Australia — Pre-emptively turning off power lines on days of extreme bushfire risk would be a ”fundamentally flawed” approach that would pose substantial risks to home owners, the elderly, businesses and even people’s ability to fight fires – if they relied on electrical-powered water pumps – Victoria’s fire commissioner Craig Lapsley has warned.
”We do not want to turn power off,” he said, because of the consequences.
”If we turn power off we take away the ability for a farmer to protect their property, because of electric pumps,” he said. ”If we did it for three days on end we would have the chief health officer questioning our health sustainability It should not be vested in me, to have the almighty right to turn power off, when I’m only the fire or emergency part of the discussion.”
Mr Lapsley outlined his opposition to such a strategy, which is used in South Australia, being adopted in Victoria during a speech to the Rural Press Club of Victoria on Thursday. He said South Australia has a policy under which the electricity supply can be turned off when certain trigger points are met on days of extreme fire risk.

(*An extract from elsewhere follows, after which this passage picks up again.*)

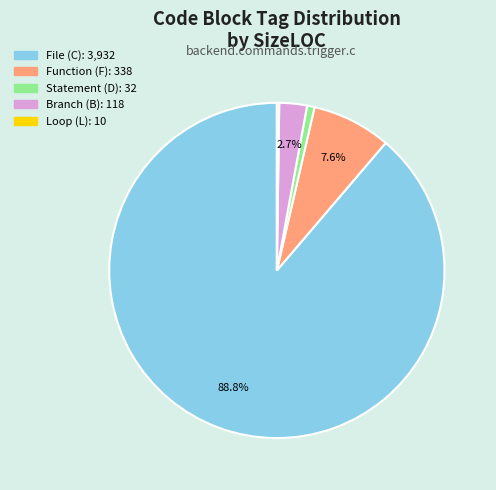

Does any single category account for the majority?

Yes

”Put it on the record, I reckon it’s fundamentally flawed let South Australia do what they do I think we’ve got a reasonable process, a good process,” he said.
Mr Lapsley welcomed a discussion in Victoria about how the power network should be managed on days of extreme bushfire risk.
He said a ”huge investment” had been made in safety technologies known as ”ACRs” over the past 18 months to make power lines safer in high-fire-risk areas.
He also said power lines in three high-fire-risk areas – the Dandenongs, Otways and Yarra Valley – had been identified by fire and electricity authorities for replacement or upgrade.
Paul Fearon, Victoria’s director of energy safety, said pre-emptively turning off power on a widespread basis on days of high fire risk was inappropriate for Victoria and he would not recommend it.
”It’s superficially attractive but it is problematic, hard to operationalise, leads to more problems than it solves and ultimately has a serious impact on the level of reliability, beyond the code red or total fire ban day,” he said.
The Bushfires Royal Commission found five of the major fires on Black Saturday were caused by ”failed electricity assets”. These were the fires at Kilmore East (which killed 119 people), Beechworth-Mudgegonga (which killed two people), Horsham, Coleraine and Pomborneit-Weerite.
Subsequently, police found a failed power line was the likely cause of the Murrindindi bushfire, which killed 40 people.
Power company SP AusNet told the ASX early this year it ”remains confident that its practices and procedures did not cause or contribute to the Kilmore East bushfire”. And after a class action was launched against it last year over the Murrindindi bushfire, it told the ASX that it would ”vigorously defend any claim made against it in relation to the inspection and maintenance of its assets”.